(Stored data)
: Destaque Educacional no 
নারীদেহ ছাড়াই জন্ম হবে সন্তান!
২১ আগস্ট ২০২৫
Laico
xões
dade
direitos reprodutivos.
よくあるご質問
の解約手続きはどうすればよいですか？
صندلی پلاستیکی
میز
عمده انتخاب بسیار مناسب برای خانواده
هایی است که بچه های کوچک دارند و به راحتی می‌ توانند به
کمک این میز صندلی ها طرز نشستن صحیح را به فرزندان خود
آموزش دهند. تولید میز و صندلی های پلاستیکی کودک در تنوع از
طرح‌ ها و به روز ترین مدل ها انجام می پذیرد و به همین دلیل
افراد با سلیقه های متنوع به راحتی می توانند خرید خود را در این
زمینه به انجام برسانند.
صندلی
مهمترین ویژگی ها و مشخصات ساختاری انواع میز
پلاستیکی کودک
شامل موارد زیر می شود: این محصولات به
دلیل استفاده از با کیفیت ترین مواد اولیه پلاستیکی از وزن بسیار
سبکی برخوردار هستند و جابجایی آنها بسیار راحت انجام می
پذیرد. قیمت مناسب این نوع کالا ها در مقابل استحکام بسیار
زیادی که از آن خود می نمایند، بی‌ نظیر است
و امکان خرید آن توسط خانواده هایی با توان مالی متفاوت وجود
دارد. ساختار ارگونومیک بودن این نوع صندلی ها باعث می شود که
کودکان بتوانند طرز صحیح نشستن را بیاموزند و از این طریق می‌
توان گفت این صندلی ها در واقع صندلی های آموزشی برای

WORK INSTRUCTION: Each record, exactly as written, is to be printed again.

YOUR SOLUTION:
: Destaque Educacional no 
নারীদেহ ছাড়াই জন্ম হবে সন্তান!
২১ আগস্ট ২০২৫
Laico
xões
dade
direitos reprodutivos.
よくあるご質問
の解約手続きはどうすればよいですか？
صندلی پلاستیکی
میز
عمده انتخاب بسیار مناسب برای خانواده
هایی است که بچه های کوچک دارند و به راحتی می‌ توانند به
کمک این میز صندلی ها طرز نشستن صحیح را به فرزندان خود
آموزش دهند. تولید میز و صندلی های پلاستیکی کودک در تنوع از
طرح‌ ها و به روز ترین مدل ها انجام می پذیرد و به همین دلیل
افراد با سلیقه های متنوع به راحتی می توانند خرید خود را در این
زمینه به انجام برسانند.
صندلی
مهمترین ویژگی ها و مشخصات ساختاری انواع میز
پلاستیکی کودک
شامل موارد زیر می شود: این محصولات به
دلیل استفاده از با کیفیت ترین مواد اولیه پلاستیکی از وزن بسیار
سبکی برخوردار هستند و جابجایی آنها بسیار راحت انجام می
پذیرد. قیمت مناسب این نوع کالا ها در مقابل استحکام بسیار
زیادی که از آن خود می نمایند، بی‌ نظیر است
و امکان خرید آن توسط خانواده هایی با توان مالی متفاوت وجود
دارد. ساختار ارگونومیک بودن این نوع صندلی ها باعث می شود که
کودکان بتوانند طرز صحیح نشستن را بیاموزند و از این طریق می‌
توان گفت این صندلی ها در واقع صندلی های آموزشی برای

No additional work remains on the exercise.